• Questão proposta: Segundo o texto sobre as charges do Arcanjo, onde era fotocopiada a última charge do autor?

• Documento de origem:
————————

Texto e foto: blog do prof. Antonio Vitorino VISITE!
Mas, posso lançar uma última pergunta: por que as charges do Arcanjo faziam tanto sucesso em Ipu? E digo sem medo de errar: o seu sucesso não está na genialidade de seus traços, na perfeição da construção de suas caricaturas ou na beleza do desenho em si, não! O seu sucesso está no fato de levar o leitor, das charges, a sua vingança pessoal. Como assim? Quem, ao vislumbrar os traços da última Charge do Arcanjo, fotocopiada no “FOTO” do Assis, não abriu uma larga e gostosa gargalhada, daquelas que nos faz sentir o “cuspe amargo” de uma reação estomacal, com e os olhos cheios de lágrimas de um esforço inesperado, ao buscar em seus traços os “defeitos” físicos e “morais” dos nossos políticos retratados? O que dá prazer ao leitor não são as imagens desenhadas no papel em si, ou a genialidade de uma arte com um risco de artista, mas a emoção que elas evocam. É a sua vingança tão esperada. O prazer em seu rosto, no momento em que zomba da criatura caricaturada no papel, demonstra a alegria de imaginar a indignação e a raiva do político retratado ao entrar em contato pela primeira vez com a sua imagem ridicularizada em uma folha de papel A4. Daria, ele, tudo para estar ali, no momento mesmo, em que o político retratado, amassa a folha de papel e rosna alto, para todos ouvirem, proferindo palavrões ao autor daquela charge. Gostaria ele de estar lá, naquele momento, gargalhar e rir, zombar e se fartar com o seu semblante.

————————

• Listagem de dados:
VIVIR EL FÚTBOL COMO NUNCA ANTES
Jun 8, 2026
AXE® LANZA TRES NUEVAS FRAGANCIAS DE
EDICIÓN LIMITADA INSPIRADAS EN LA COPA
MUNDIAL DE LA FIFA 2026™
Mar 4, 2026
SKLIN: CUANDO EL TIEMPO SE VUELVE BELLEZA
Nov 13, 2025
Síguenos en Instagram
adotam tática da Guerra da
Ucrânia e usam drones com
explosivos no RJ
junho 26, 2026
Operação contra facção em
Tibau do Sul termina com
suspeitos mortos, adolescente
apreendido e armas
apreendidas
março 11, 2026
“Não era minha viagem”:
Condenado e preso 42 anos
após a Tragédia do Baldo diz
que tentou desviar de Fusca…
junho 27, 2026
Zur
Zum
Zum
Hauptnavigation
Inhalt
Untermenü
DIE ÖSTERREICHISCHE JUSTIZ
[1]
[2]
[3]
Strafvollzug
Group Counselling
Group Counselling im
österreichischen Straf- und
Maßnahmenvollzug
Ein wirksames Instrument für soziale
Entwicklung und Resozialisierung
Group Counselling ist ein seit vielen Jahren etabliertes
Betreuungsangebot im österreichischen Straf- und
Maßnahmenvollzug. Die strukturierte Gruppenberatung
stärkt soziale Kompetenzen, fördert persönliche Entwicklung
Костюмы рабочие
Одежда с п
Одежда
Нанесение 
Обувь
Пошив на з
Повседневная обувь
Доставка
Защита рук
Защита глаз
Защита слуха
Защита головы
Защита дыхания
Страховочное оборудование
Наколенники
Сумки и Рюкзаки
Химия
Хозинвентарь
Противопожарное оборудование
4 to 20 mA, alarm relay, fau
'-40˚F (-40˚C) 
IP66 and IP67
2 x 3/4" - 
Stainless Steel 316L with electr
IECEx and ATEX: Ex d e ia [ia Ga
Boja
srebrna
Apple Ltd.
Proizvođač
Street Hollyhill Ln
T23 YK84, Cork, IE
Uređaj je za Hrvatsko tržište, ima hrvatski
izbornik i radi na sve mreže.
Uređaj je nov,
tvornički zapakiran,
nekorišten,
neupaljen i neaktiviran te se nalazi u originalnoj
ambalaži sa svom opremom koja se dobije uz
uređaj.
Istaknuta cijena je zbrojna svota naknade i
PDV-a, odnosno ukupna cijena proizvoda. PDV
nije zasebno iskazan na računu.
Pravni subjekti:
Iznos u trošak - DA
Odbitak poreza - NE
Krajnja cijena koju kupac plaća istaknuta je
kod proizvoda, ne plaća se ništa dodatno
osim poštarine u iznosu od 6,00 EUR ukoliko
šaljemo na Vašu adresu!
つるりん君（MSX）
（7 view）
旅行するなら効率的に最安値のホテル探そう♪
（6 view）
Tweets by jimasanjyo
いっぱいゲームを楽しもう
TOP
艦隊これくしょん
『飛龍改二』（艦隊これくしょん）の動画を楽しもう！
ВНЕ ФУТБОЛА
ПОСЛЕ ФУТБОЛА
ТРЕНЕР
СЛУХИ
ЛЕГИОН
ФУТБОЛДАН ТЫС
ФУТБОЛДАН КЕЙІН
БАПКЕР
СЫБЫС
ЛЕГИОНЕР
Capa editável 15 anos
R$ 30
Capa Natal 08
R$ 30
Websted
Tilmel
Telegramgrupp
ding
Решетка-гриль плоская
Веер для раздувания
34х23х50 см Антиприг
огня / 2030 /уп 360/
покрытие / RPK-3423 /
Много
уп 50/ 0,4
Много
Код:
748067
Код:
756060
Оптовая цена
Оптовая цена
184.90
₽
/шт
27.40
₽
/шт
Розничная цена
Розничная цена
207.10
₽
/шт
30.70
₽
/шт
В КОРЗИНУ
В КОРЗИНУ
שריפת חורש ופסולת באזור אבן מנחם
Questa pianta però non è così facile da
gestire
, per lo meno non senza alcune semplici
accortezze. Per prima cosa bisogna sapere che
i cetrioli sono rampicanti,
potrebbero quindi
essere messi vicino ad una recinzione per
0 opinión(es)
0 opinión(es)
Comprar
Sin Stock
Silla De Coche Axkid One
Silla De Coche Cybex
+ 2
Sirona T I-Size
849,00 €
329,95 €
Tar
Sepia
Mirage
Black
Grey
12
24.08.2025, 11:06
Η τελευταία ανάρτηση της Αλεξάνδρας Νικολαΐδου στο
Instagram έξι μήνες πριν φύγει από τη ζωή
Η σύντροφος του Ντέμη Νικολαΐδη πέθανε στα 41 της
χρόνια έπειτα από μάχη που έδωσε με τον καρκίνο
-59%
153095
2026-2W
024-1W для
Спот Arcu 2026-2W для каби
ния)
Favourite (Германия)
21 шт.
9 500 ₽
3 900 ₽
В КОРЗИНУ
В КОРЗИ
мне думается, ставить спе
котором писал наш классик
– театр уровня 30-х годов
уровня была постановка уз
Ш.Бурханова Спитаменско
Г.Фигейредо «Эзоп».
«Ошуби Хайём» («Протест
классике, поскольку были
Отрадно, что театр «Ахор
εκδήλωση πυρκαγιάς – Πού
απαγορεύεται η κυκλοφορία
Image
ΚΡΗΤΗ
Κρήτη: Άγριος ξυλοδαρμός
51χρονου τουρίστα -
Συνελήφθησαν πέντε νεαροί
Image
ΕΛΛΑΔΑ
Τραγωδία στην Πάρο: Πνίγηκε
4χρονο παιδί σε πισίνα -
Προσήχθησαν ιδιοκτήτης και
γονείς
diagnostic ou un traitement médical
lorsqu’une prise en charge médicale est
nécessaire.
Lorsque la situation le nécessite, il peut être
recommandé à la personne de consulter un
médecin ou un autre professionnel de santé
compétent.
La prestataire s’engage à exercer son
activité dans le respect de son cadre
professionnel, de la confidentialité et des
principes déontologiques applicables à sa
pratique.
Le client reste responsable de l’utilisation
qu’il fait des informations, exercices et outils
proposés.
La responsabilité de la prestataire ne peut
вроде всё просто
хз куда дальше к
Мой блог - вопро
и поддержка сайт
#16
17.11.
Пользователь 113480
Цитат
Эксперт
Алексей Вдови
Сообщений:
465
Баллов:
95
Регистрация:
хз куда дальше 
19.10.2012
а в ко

————————

• Resultado do exercício: No “FOTO” do Assis.